┌──
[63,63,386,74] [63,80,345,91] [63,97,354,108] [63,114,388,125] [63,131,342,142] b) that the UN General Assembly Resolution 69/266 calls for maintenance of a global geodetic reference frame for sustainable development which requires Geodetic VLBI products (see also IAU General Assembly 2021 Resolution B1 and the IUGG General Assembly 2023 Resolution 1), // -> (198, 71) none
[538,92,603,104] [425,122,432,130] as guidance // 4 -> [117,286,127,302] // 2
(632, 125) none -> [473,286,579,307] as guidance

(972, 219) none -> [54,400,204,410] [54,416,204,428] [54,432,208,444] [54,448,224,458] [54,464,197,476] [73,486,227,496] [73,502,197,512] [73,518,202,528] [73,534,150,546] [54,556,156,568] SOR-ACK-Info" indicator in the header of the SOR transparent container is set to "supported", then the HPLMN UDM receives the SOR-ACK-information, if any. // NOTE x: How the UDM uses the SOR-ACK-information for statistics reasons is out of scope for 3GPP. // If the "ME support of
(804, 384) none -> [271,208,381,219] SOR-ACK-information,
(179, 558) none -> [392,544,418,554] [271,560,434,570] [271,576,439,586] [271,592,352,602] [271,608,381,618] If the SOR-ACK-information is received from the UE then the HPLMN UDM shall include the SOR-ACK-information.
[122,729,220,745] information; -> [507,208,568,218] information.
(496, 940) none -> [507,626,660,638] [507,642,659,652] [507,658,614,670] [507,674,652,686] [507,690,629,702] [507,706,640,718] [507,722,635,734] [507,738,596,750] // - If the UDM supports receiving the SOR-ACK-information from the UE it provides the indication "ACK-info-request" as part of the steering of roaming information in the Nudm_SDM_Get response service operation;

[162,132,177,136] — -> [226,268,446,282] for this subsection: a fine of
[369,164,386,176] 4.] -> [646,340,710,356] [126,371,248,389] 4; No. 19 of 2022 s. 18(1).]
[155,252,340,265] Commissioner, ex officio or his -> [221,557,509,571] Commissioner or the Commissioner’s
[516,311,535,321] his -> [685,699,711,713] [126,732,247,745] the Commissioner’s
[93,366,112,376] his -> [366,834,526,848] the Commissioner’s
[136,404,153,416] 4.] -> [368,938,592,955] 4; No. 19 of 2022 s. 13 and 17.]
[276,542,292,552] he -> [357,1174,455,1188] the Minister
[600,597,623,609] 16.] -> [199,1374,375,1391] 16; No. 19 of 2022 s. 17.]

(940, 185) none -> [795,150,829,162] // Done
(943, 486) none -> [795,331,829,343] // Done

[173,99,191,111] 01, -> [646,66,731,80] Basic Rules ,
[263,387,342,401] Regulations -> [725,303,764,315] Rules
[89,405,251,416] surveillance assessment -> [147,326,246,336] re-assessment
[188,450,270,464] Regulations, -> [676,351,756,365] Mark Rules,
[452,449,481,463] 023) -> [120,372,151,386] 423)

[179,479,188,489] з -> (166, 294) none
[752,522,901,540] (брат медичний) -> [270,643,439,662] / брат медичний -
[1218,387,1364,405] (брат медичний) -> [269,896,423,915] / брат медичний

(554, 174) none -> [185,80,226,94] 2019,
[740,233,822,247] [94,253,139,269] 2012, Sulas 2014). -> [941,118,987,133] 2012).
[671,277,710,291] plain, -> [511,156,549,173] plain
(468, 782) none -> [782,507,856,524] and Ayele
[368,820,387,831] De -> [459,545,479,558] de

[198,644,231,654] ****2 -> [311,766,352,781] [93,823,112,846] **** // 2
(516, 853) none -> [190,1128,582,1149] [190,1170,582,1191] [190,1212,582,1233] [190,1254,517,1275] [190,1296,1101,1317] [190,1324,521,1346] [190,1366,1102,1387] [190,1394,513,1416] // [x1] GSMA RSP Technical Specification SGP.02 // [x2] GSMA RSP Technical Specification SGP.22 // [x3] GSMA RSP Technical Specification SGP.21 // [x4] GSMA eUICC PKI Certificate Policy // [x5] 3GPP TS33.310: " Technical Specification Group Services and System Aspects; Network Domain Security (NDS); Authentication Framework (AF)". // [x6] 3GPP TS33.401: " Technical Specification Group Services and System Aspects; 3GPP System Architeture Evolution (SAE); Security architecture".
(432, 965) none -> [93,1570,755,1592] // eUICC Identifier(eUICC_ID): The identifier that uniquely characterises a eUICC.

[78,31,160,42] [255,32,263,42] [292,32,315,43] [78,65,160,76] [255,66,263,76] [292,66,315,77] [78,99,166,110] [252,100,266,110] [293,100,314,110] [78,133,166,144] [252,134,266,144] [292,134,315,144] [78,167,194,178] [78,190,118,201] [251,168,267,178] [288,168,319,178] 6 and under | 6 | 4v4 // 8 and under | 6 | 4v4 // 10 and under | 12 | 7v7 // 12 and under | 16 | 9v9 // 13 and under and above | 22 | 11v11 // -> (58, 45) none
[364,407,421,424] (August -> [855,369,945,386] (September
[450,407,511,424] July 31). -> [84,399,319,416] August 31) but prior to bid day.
└──
DESCRIPTION OF THE TASK =
For each line in the data that contains the string "медичний", give a copy of that line.

SOLUTION TO THE PROBLEM =
[752,522,901,540] (брат медичний) -> [270,643,439,662] / брат медичний -
[1218,387,1364,405] (брат медичний) -> [269,896,423,915] / брат медичний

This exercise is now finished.